If you’ve got a new or upgraded iPhone, or are simply just bored with what you’ve already got, then you’ll be exhilarated to hear that you can revolutionise it, turning it into one of the greatest consoles of all time.
That’s because the iPhone arguably kicked off the mobile gaming revolution, becoming home to exciting multitouch innovation through to ports of famous arcade titles.
Today, most phones are capable, powerful handheld consoles – if you know the right games to buy. This round-up covers the best iPhone games available right now. It’s split into categories, so you can jump right to the top racers, puzzle games, adventures, platformers, and more.
We’ll also highlight one new game each week as our iPhone game of the week, so remember to check back regularly to get a taste of the latest game to consume your waking hours.
Photographs — Puzzle Stories wraps familiar puzzle tropes around emotionally charged narratives – or perhaps it’s the other way around. Either way, the combination in this unique game sucks you in and never lets go.
Each of the five vignettes slowly reveals its tale, alternating voiceovers and basic animated scenes with you searching a screen for clues, and then brief puzzle sections. The last of those cleverly shift and change as the narrative demands, ensuring Photographs is a coherent whole.
This all makes for a surprising and rewarding game. What you won’t be prepared for, though, is the hard-hitting nature of the stories, which pull on the heart-strings as you work your way to the bittersweet ending. It’s an excellent game that shows puzzlers can do far more than just test your brainpower.
These are our favorite iPhone card games, RTS and turn-based strategy titles, and board games to check out right now.

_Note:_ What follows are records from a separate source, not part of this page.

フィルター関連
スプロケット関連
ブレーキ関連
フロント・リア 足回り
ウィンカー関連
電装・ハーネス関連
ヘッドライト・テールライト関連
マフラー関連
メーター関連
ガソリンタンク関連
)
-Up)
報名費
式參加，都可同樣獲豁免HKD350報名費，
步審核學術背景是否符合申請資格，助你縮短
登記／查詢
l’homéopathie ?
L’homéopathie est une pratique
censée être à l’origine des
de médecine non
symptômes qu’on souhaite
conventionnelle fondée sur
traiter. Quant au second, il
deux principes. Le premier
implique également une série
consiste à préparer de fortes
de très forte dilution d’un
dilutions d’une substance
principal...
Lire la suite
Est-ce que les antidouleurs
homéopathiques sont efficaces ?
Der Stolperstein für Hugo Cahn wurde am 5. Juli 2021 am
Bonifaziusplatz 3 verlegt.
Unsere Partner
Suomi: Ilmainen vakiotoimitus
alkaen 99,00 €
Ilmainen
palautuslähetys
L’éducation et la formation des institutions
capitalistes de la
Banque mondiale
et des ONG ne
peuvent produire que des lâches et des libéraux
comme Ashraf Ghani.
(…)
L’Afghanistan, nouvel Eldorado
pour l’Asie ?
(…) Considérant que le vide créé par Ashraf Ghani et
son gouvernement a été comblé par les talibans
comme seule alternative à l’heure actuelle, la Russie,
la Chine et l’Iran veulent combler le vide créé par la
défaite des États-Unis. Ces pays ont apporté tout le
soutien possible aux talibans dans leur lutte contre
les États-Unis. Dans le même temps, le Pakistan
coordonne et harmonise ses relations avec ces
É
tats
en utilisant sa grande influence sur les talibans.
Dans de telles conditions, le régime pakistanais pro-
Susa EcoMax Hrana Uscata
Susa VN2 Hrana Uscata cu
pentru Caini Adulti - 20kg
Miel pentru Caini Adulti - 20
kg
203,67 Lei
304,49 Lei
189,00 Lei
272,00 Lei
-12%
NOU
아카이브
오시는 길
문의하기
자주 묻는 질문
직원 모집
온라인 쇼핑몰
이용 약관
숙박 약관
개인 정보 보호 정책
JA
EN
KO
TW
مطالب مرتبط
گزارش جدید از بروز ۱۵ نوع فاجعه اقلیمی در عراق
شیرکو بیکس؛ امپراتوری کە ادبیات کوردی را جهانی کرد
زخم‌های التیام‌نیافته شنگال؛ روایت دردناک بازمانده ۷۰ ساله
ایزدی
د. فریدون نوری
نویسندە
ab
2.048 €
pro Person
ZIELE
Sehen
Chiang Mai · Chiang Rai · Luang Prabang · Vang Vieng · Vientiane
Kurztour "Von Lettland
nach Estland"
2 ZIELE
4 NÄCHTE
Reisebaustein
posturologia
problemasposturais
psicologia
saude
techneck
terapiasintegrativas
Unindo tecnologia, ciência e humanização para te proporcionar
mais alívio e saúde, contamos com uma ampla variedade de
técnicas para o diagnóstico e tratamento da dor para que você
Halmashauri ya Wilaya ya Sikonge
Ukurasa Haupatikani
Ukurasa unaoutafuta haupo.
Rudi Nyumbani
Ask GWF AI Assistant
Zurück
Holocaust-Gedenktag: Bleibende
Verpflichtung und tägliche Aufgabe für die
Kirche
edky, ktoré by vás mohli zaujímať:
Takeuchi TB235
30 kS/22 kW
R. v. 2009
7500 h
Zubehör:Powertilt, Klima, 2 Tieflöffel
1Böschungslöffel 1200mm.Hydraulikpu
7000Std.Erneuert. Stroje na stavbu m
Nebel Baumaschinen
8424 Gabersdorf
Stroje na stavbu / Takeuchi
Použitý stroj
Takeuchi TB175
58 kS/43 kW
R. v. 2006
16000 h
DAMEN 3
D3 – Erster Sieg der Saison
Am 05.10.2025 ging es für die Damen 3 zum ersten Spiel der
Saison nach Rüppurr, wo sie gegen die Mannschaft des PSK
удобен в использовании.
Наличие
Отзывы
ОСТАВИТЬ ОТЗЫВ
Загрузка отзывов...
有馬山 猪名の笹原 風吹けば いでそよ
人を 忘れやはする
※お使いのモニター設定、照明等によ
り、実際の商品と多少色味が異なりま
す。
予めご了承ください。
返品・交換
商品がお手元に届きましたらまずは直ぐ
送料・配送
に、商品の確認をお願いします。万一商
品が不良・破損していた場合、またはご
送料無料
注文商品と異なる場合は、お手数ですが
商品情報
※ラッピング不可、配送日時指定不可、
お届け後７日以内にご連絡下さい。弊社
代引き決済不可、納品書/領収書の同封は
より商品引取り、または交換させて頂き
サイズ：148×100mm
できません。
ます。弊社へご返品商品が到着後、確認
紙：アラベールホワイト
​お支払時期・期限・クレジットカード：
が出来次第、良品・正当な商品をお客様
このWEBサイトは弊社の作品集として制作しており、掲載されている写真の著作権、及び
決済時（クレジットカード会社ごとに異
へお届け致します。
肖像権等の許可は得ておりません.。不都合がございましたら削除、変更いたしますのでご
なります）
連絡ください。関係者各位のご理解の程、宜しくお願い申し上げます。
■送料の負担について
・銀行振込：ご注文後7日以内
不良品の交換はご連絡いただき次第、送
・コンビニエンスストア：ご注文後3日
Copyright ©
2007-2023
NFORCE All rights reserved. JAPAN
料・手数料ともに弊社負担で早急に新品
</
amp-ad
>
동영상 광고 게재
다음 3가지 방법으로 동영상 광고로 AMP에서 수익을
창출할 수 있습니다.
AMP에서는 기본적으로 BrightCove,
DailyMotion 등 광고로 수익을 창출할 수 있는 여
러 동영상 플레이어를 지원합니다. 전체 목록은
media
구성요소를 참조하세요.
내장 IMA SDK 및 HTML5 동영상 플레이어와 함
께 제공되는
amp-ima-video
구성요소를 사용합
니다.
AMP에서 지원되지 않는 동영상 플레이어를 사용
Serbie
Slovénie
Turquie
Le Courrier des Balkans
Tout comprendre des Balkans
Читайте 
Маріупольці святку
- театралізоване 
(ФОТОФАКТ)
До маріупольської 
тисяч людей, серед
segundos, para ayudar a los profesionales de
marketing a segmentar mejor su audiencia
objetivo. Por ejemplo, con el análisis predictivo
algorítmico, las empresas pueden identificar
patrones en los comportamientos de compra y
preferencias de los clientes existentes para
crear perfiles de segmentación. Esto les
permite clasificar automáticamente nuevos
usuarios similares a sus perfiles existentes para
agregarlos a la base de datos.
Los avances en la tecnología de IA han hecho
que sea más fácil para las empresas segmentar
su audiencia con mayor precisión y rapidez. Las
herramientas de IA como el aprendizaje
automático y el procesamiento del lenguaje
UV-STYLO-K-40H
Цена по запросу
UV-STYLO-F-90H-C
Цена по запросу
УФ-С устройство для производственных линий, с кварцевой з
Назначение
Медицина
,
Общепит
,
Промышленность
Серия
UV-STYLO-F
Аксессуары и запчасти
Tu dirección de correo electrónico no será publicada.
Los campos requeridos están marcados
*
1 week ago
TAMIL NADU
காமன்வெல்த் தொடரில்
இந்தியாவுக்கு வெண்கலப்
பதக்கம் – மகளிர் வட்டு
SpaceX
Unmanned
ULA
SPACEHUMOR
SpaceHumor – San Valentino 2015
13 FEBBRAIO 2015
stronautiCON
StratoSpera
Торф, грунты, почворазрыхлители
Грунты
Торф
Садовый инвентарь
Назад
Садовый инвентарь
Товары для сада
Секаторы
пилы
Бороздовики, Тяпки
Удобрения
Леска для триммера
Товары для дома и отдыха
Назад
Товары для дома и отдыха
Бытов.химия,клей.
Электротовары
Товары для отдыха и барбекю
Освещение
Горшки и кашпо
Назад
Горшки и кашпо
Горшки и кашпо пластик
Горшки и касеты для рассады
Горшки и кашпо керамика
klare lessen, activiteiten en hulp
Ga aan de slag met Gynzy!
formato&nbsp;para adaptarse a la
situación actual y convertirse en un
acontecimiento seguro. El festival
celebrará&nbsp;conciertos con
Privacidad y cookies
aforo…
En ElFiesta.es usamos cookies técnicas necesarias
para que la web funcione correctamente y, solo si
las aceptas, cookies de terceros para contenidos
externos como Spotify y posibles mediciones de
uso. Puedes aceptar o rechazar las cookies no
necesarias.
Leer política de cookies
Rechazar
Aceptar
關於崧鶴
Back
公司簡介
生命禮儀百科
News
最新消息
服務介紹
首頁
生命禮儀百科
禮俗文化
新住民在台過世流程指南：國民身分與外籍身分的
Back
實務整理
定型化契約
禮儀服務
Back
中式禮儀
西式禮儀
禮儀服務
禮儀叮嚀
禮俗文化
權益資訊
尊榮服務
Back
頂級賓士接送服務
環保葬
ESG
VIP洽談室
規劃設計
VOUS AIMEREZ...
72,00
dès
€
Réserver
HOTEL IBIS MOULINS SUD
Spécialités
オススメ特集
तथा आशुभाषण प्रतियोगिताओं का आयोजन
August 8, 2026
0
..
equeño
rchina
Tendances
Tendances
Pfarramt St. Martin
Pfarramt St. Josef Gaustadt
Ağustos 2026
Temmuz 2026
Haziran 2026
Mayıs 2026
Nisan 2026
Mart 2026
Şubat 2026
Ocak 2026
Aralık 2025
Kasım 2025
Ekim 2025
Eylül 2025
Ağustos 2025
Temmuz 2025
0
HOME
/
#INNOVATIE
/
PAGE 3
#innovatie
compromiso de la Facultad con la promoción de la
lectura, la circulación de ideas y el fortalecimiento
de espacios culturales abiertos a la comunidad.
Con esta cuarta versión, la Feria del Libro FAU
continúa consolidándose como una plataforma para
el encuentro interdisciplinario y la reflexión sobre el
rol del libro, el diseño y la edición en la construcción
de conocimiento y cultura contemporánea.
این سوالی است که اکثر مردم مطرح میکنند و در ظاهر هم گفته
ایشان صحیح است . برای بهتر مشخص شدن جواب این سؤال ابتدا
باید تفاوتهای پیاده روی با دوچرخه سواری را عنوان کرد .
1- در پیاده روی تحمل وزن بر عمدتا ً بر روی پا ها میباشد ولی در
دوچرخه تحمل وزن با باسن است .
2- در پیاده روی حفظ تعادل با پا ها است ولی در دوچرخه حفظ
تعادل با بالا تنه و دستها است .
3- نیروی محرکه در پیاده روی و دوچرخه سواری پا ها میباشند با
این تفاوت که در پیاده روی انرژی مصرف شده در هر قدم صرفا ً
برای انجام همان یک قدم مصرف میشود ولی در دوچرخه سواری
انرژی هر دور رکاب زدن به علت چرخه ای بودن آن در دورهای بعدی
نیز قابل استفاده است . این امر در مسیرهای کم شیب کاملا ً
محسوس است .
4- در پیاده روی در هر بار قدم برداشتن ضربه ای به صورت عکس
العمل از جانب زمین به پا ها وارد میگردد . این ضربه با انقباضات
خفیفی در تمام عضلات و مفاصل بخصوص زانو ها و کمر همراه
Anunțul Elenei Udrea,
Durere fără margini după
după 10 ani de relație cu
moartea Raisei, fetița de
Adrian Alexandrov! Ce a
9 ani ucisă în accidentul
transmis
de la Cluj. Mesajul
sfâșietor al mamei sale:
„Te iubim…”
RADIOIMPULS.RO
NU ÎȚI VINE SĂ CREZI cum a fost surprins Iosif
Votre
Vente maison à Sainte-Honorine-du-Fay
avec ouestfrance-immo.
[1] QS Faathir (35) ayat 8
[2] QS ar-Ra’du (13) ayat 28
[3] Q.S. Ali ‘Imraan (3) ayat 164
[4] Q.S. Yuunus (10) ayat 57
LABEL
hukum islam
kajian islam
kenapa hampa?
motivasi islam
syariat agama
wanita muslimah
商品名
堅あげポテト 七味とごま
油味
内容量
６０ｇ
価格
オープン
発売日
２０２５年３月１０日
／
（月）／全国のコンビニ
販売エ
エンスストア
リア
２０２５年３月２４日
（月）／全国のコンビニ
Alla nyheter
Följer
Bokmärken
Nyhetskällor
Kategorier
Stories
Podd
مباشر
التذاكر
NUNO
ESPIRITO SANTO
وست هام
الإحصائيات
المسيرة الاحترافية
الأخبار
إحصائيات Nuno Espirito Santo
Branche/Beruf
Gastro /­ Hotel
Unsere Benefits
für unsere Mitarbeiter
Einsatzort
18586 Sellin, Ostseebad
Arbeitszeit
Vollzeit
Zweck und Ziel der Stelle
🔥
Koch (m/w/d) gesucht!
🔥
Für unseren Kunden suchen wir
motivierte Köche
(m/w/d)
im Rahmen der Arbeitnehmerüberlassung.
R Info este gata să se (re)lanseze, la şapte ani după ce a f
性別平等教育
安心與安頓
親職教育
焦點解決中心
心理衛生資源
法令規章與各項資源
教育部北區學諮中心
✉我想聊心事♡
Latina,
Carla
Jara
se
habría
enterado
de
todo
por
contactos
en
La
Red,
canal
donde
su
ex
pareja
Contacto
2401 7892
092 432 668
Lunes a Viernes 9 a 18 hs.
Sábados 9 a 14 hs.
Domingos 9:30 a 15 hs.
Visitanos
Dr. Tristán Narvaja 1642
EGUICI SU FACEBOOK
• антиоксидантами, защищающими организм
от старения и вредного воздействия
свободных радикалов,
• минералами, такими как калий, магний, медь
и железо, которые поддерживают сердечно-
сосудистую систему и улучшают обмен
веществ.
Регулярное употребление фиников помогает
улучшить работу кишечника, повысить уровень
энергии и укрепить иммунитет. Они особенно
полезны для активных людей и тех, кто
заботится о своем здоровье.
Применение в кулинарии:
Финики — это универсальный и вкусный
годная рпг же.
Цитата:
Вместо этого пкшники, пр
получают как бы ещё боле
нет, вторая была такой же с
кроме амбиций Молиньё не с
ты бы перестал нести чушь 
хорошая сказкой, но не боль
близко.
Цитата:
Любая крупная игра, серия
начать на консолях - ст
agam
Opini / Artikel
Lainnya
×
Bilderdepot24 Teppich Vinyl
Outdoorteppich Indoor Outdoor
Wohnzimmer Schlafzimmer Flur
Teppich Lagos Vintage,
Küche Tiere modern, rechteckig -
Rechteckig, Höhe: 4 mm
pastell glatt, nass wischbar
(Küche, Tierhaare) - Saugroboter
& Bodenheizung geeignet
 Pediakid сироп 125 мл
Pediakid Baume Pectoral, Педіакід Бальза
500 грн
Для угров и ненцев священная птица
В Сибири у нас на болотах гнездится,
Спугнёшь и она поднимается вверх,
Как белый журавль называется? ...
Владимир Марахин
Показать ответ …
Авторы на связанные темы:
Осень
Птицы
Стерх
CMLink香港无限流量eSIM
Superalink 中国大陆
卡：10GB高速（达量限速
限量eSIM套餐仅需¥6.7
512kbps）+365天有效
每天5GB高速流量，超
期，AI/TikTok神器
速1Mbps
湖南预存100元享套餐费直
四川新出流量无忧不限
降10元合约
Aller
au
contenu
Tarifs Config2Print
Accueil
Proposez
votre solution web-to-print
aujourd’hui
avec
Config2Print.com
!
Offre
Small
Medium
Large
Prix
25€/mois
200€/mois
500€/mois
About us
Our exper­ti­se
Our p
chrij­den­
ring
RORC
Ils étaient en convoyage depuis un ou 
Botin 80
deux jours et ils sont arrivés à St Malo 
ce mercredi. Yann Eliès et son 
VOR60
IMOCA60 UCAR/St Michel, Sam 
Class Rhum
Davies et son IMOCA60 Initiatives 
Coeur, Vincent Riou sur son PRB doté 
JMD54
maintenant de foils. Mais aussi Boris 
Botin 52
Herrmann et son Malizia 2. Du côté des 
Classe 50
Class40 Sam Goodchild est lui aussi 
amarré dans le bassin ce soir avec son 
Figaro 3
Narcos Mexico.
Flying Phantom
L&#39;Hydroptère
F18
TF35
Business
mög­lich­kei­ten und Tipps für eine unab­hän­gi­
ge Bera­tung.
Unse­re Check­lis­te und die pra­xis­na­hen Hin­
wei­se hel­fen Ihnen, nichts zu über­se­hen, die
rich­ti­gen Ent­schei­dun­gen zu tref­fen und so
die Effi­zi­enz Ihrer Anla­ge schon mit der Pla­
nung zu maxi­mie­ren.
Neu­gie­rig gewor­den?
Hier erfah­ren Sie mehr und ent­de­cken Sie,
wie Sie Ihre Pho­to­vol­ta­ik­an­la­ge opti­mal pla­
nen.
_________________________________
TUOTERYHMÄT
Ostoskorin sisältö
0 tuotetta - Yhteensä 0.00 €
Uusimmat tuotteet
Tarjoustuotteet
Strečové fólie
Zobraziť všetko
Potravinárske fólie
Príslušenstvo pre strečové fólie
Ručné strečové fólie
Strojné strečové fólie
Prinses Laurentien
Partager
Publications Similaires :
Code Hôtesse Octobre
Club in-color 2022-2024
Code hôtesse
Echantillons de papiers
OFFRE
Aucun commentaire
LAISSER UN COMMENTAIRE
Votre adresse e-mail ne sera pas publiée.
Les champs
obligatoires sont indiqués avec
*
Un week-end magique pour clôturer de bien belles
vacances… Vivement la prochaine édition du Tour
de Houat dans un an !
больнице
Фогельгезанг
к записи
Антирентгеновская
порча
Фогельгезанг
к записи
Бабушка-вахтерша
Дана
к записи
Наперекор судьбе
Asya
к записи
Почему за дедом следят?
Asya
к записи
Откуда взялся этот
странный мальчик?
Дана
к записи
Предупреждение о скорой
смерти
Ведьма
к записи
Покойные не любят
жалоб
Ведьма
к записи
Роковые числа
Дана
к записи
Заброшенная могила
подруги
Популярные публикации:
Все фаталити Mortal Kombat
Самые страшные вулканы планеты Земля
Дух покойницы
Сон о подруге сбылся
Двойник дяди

Kingdom Rush Vengeance is the latest entry in mobile gaming’s foremost tower defense series. As ever, the basics involve using resources to buy towers that stem the flow of adversaries. If too many of them reach their goal, you’re defeated and must try again.
The twist – at least from a storyline perspective – is that you’re the bad guy. Vez’nan the wizard has had enough, and is now on the rampage, attacking his nemeses. (How this is achieved through tower defense, we’ve no idea, but, well, video games.)
It’s visually smart, with varied levels, plus added strategy in the form of heroes to deploy and special powers to unleash. Even though it’s a touch fiddly on iPhone, and gates some towers and heroes behind IAP, Vengeance should be immediately snapped up by any fan of the genre.
Twinfold initially comes across a bit like iOS tile-sliding match classic Threes! You move cards within a claustrophobic grid, aiming to match pairs and double their face value, and cards all sport expressions, imbuing them with the kind of personality typically absent from such games.
Very rapidly, though, you realize Twinfold has more in common with turn-based dungeon crawlers than puzzlers. Your aim is primarily to survive; and this requires you learn and master rules and powers that enable you to efficiently deal with enemies roaming the mazes that shift and change every time you gulp down an energy-giving yellow card.
Despite the tight confines of the arena, there’s loads of depth here – but it sits behind a vibrant and inviting interface that ensures immediacy and accessibility. Top stuff.
Euclidean Skies takes the framework behind iOS classic Euclidean Lands and stretches it to breaking point. Lands had you move in turn-based fashion on floating structures akin to Rubik’s Cubes, attacking nearby foes in chess-like fashion. Manipulating the landscape was as important as the direction of your next step. But in Skies, the land itself can be pulled to pieces.
This means the original’s quiet clockwork elegance has been replaced with a kind of brain-thumping chaos. You may be tasked with obliterating a giant monster’s spine by reworking the landscape, or figuring out how to simultaneously carve a pathway to a switch and some doors.